**Source material**.
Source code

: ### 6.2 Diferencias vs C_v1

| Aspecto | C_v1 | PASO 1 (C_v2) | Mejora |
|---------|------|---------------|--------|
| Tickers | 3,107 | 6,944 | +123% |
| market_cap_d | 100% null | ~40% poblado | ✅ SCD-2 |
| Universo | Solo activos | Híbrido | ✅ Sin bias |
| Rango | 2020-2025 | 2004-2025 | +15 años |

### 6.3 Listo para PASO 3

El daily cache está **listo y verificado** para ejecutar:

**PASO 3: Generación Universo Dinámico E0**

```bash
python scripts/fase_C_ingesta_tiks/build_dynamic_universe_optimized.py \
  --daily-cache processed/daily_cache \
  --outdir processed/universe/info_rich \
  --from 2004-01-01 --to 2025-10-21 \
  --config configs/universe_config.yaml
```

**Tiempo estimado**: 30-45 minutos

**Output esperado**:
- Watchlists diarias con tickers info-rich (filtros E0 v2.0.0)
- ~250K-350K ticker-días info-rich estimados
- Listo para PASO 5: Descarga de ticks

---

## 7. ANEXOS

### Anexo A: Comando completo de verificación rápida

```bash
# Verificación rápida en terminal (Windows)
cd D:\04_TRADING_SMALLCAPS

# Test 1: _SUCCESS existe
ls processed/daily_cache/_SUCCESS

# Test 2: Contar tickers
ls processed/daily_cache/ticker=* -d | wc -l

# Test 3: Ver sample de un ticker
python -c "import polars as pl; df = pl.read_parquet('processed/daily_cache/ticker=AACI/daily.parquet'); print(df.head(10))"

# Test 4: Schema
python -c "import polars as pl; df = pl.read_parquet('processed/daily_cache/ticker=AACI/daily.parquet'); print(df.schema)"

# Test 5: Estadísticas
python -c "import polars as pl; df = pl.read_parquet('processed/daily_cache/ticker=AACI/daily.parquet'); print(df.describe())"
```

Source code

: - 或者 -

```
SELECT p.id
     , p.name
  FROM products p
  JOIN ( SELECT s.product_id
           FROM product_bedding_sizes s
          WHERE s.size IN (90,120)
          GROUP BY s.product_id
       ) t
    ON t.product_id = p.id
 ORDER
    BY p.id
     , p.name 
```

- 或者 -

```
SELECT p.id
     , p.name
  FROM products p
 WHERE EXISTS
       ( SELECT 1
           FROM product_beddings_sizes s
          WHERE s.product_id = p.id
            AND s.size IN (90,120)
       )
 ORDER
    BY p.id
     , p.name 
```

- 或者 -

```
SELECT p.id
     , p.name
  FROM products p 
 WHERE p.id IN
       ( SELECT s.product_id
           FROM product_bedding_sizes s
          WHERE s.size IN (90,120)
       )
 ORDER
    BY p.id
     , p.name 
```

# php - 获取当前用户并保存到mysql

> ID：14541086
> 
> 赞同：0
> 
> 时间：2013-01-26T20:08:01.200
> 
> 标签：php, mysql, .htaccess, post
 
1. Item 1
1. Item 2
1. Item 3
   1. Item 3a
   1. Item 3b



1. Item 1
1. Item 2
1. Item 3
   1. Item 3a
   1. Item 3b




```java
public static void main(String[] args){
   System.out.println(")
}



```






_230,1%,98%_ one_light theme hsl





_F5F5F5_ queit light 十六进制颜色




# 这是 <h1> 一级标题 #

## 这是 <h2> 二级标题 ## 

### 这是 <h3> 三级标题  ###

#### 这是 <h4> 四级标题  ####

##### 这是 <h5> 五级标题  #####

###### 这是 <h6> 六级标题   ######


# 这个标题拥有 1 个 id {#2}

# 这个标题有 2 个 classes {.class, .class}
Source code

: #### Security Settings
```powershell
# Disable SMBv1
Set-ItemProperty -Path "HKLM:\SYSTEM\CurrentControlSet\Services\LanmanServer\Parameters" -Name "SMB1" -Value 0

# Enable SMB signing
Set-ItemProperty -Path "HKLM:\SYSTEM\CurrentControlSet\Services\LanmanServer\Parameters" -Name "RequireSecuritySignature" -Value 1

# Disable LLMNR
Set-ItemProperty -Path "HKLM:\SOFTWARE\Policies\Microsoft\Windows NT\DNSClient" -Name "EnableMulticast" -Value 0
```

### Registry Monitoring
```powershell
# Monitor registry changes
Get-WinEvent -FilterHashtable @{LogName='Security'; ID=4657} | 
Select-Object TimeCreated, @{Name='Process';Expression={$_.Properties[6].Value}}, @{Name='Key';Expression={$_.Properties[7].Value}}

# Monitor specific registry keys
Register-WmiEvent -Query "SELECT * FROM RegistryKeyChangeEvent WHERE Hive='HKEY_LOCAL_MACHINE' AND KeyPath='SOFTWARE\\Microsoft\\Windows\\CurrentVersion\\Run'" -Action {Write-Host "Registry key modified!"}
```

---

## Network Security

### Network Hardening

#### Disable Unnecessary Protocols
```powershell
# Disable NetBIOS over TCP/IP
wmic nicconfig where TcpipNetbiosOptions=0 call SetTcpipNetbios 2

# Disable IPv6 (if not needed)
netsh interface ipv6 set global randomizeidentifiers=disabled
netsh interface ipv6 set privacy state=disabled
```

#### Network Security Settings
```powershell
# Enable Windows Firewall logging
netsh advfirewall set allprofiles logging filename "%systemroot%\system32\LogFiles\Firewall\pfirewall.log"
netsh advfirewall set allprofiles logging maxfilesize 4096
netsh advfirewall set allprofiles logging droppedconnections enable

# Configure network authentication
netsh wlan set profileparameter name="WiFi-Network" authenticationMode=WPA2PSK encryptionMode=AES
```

**About this exercise**.
Please output every record, keeping each line exact.

**Answer to the problem**.
Source code

: ### 6.2 Diferencias vs C_v1

| Aspecto | C_v1 | PASO 1 (C_v2) | Mejora |
|---------|------|---------------|--------|
| Tickers | 3,107 | 6,944 | +123% |
| market_cap_d | 100% null | ~40% poblado | ✅ SCD-2 |
| Universo | Solo activos | Híbrido | ✅ Sin bias |
| Rango | 2020-2025 | 2004-2025 | +15 años |

### 6.3 Listo para PASO 3

El daily cache está **listo y verificado** para ejecutar:

**PASO 3: Generación Universo Dinámico E0**

```bash
python scripts/fase_C_ingesta_tiks/build_dynamic_universe_optimized.py \
  --daily-cache processed/daily_cache \
  --outdir processed/universe/info_rich \
  --from 2004-01-01 --to 2025-10-21 \
  --config configs/universe_config.yaml
```

**Tiempo estimado**: 30-45 minutos

**Output esperado**:
- Watchlists diarias con tickers info-rich (filtros E0 v2.0.0)
- ~250K-350K ticker-días info-rich estimados
- Listo para PASO 5: Descarga de ticks

---

## 7. ANEXOS

### Anexo A: Comando completo de verificación rápida

```bash
# Verificación rápida en terminal (Windows)
cd D:\04_TRADING_SMALLCAPS

# Test 1: _SUCCESS existe
ls processed/daily_cache/_SUCCESS

# Test 2: Contar tickers
ls processed/daily_cache/ticker=* -d | wc -l

# Test 3: Ver sample de un ticker
python -c "import polars as pl; df = pl.read_parquet('processed/daily_cache/ticker=AACI/daily.parquet'); print(df.head(10))"

# Test 4: Schema
python -c "import polars as pl; df = pl.read_parquet('processed/daily_cache/ticker=AACI/daily.parquet'); print(df.schema)"

# Test 5: Estadísticas
python -c "import polars as pl; df = pl.read_parquet('processed/daily_cache/ticker=AACI/daily.parquet'); print(df.describe())"
```

Source code

: - 或者 -

```
SELECT p.id
     , p.name
  FROM products p
  JOIN ( SELECT s.product_id
           FROM product_bedding_sizes s
          WHERE s.size IN (90,120)
          GROUP BY s.product_id
       ) t
    ON t.product_id = p.id
 ORDER
    BY p.id
     , p.name 
```

- 或者 -

```
SELECT p.id
     , p.name
  FROM products p
 WHERE EXISTS
       ( SELECT 1
           FROM product_beddings_sizes s
          WHERE s.product_id = p.id
            AND s.size IN (90,120)
       )
 ORDER
    BY p.id
     , p.name 
```

- 或者 -

```
SELECT p.id
     , p.name
  FROM products p 
 WHERE p.id IN
       ( SELECT s.product_id
           FROM product_bedding_sizes s
          WHERE s.size IN (90,120)
       )
 ORDER
    BY p.id
     , p.name 
```

# php - 获取当前用户并保存到mysql

> ID：14541086
> 
> 赞同：0
> 
> 时间：2013-01-26T20:08:01.200
> 
> 标签：php, mysql, .htaccess, post
 
1. Item 1
1. Item 2
1. Item 3
   1. Item 3a
   1. Item 3b



1. Item 1
1. Item 2
1. Item 3
   1. Item 3a
   1. Item 3b




```java
public static void main(String[] args){
   System.out.println(")
}



```






_230,1%,98%_ one_light theme hsl





_F5F5F5_ queit light 十六进制颜色




# 这是 <h1> 一级标题 #

## 这是 <h2> 二级标题 ## 

### 这是 <h3> 三级标题  ###

#### 这是 <h4> 四级标题  ####

##### 这是 <h5> 五级标题  #####

###### 这是 <h6> 六级标题   ######


# 这个标题拥有 1 个 id {#2}

# 这个标题有 2 个 classes {.class, .class}
Source code

: #### Security Settings
```powershell
# Disable SMBv1
Set-ItemProperty -Path "HKLM:\SYSTEM\CurrentControlSet\Services\LanmanServer\Parameters" -Name "SMB1" -Value 0

# Enable SMB signing
Set-ItemProperty -Path "HKLM:\SYSTEM\CurrentControlSet\Services\LanmanServer\Parameters" -Name "RequireSecuritySignature" -Value 1

# Disable LLMNR
Set-ItemProperty -Path "HKLM:\SOFTWARE\Policies\Microsoft\Windows NT\DNSClient" -Name "EnableMulticast" -Value 0
```

### Registry Monitoring
```powershell
# Monitor registry changes
Get-WinEvent -FilterHashtable @{LogName='Security'; ID=4657} | 
Select-Object TimeCreated, @{Name='Process';Expression={$_.Properties[6].Value}}, @{Name='Key';Expression={$_.Properties[7].Value}}

# Monitor specific registry keys
Register-WmiEvent -Query "SELECT * FROM RegistryKeyChangeEvent WHERE Hive='HKEY_LOCAL_MACHINE' AND KeyPath='SOFTWARE\\Microsoft\\Windows\\CurrentVersion\\Run'" -Action {Write-Host "Registry key modified!"}
```

---

## Network Security

### Network Hardening

#### Disable Unnecessary Protocols
```powershell
# Disable NetBIOS over TCP/IP
wmic nicconfig where TcpipNetbiosOptions=0 call SetTcpipNetbios 2

# Disable IPv6 (if not needed)
netsh interface ipv6 set global randomizeidentifiers=disabled
netsh interface ipv6 set privacy state=disabled
```

#### Network Security Settings
```powershell
# Enable Windows Firewall logging
netsh advfirewall set allprofiles logging filename "%systemroot%\system32\LogFiles\Firewall\pfirewall.log"
netsh advfirewall set allprofiles logging maxfilesize 4096
netsh advfirewall set allprofiles logging droppedconnections enable

# Configure network authentication
netsh wlan set profileparameter name="WiFi-Network" authenticationMode=WPA2PSK encryptionMode=AES
```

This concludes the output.